### Action item
Transcribe the lines below exactly. No image belongs in the transcription.

### Data below
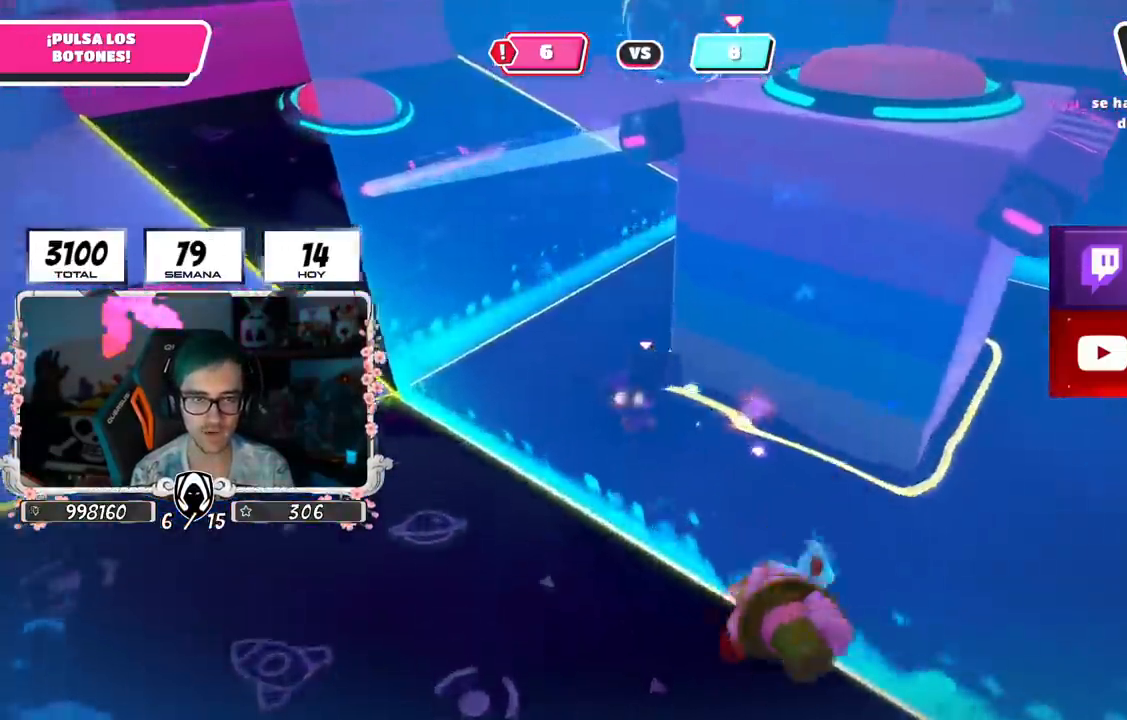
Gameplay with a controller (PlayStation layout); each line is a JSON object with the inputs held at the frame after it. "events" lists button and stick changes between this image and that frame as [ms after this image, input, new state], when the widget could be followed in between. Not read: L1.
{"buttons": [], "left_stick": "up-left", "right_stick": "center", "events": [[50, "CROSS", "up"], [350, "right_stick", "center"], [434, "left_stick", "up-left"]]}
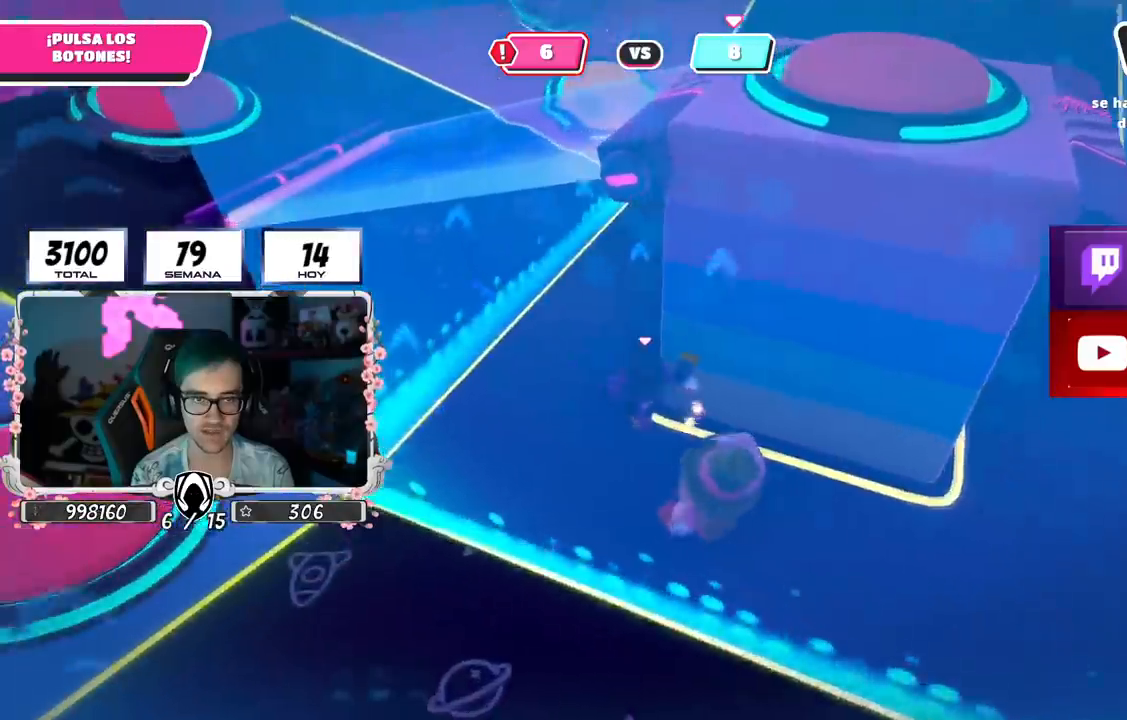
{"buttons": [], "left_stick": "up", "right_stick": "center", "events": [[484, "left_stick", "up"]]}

### Expected output
Gameplay with a controller (PlayStation layout); each line is a JSON object with the inputs held at the frame after it. "events" lists button and stick changes between this image and that frame as [ms after this image, input, new state], when the widget could be followed in between. Not read: L1.
{"buttons": [], "left_stick": "up-left", "right_stick": "center", "events": [[50, "CROSS", "up"], [350, "right_stick", "center"], [434, "left_stick", "up-left"]]}
{"buttons": [], "left_stick": "up", "right_stick": "center", "events": [[484, "left_stick", "up"]]}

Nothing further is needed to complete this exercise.